Turkey hosts about 3.6 million refugees from Syria under a deal it agreed with the EU in 2016 in return for billions of euros in aid for the refugees.

But it has become frustrated with what it regards as too little European support over the war in Syria, where its troops are facing off against Russian-backed government forces and have suffered growing casualties.

"The crisis stemming from Syria, with its security and humanitarian aspects, is threatening our region and even all of Europe," Erdogan said after arriving for with the EU and NATO. "No European country has the luxury to remain indifferent."

"We expect concrete support from all our allies in the fight that Turkey has been carrying out alone … NATO is in a critical period during which it needs to clearly show support."

The EU has little to offer in terms of military support in Syria, where it has condemned Turkey's engagement.
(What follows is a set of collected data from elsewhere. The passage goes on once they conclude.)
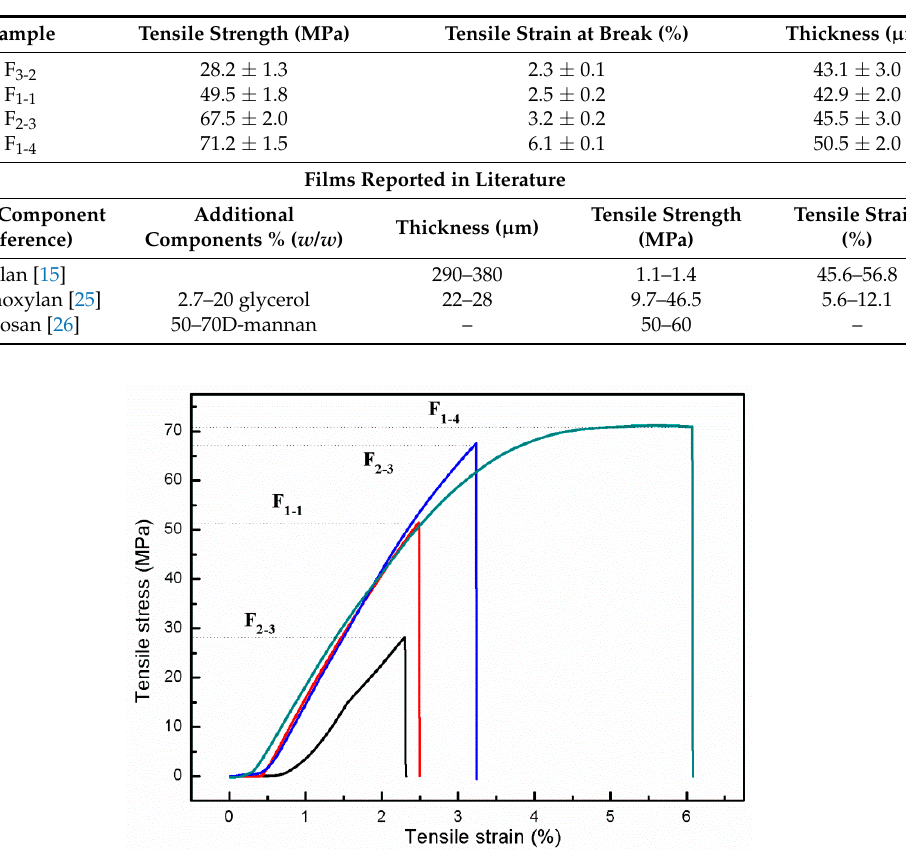
Table 2. Tensile testing results of the composite films.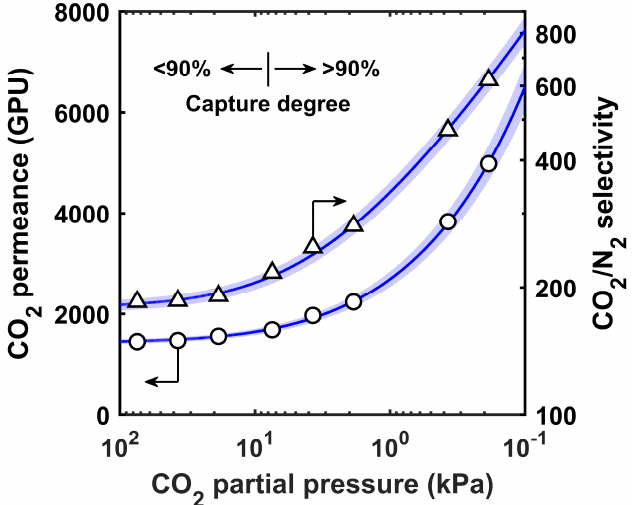
Figure 3. Increasing CO 2 permeance and CO 2 /N 2 selectivity with a decreasing partial pressure of the CO 2 of the benchmark FTM as reported by Han and Ho [38] . The best fits and uncertainties based the CO 2 of the benchmark FTM as reported by Han and Ho [38]. The best fits and uncertainties based on Equation (1) are shown as solid lines and blue shades, respectively. on Equation (1) are shown as solid lines and blue shades,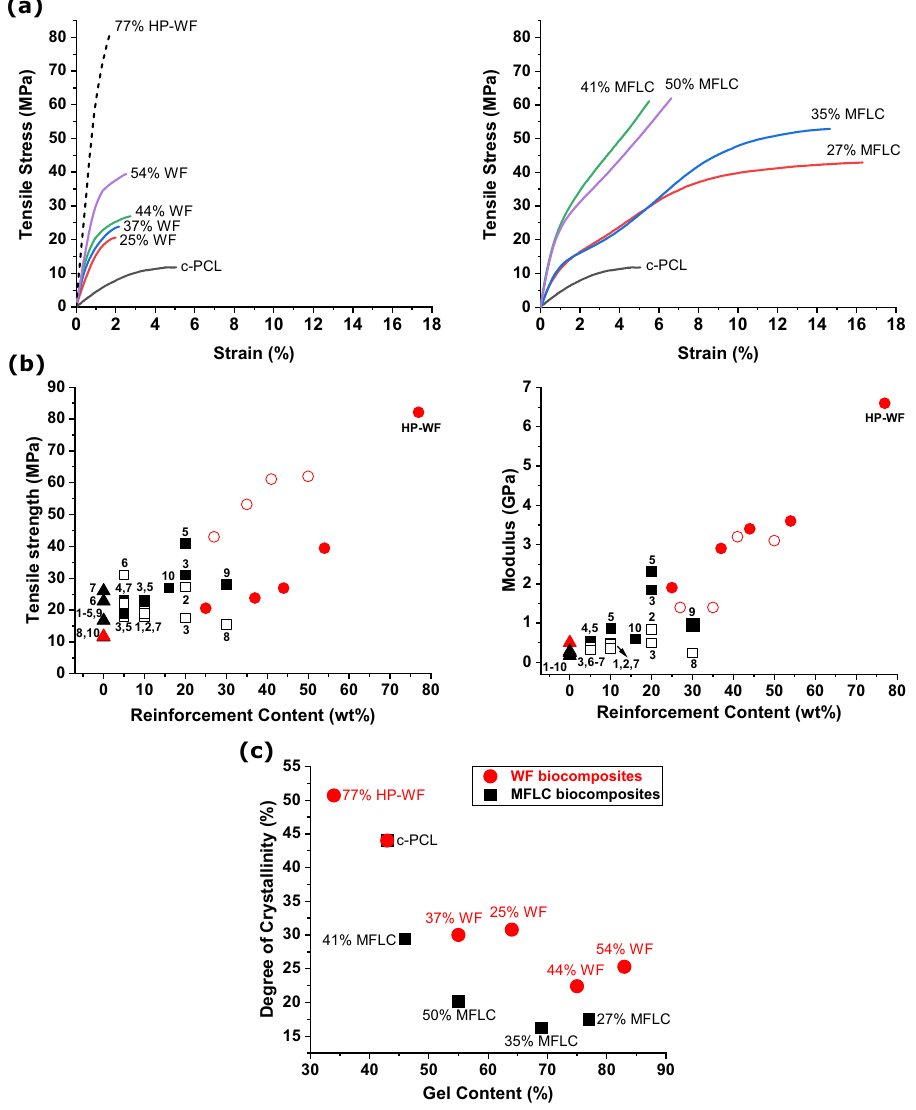
Fig. 4 | Mechanical properties of the biocomposites at various reinforcement contents,togetherwithinformationonthecrystallinityandgelcontentofthe polymer matrix. a stress-strain curves of wood fi bers (WF) and micro fi brillated lignocellulose (MFLC) reinforced crosslinked polycaprolactone (c-PCL) compo- sites. b Ultimate tensilestrength and modulus versus lignocellulose reinforcement content in c-PCL composites. Square symbols: literature data from references 1: 67 ,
The 27-nation bloc, in which most members are also Ankara's NATO allies, has dangled the promise of further aid – but under conditions.

"The events at the Greek-Turkish border clearly point to politically motivated pressure on the EU's external border," the head of the European Commission, Ursula von der Leyen, said before talks with Erdogan.

"Finding a solution to this situation will require relieving the pressure that is put on the border," she added.


The EU is determined to avoid any repeat of 2015 and 2016, when more than 1 million people, mostly from the Middle East, reached its shores via Turkey and Greece.

That flow was largely halted by the 2016 deal with Turkey, which the EU hopes to salvage.

The EU says it has so far paid about half of a promised 6 billion euros to help Turkey finance housing, schools and medical centres for the refugees stranded on its territory.

"A precondition for any additional EU help should be to stop all support to illegal border crossings and move people away from the border," a German conservative member of the European Parliament, Manfred Weber, said.

The 2016 accord had also envisaged the EU taking in thousands of Syrian refugees directly from camps in Turkey, rewarding Turks with visa-free travel to the bloc and faster progress in EU membership talks.

But ties between the two soured following a botched coup against Erdogan in July 2016. The EU criticised the scale of Erdogan's post-coup crackdown on critics and has effectively frozen Turkey's long-stalled bid to join the bloc.

NATO head Jens Stoltenberg told a meeting with Erdogan that the alliance has already invested more than $5 billion in Turkey, including in military bases and radar sites.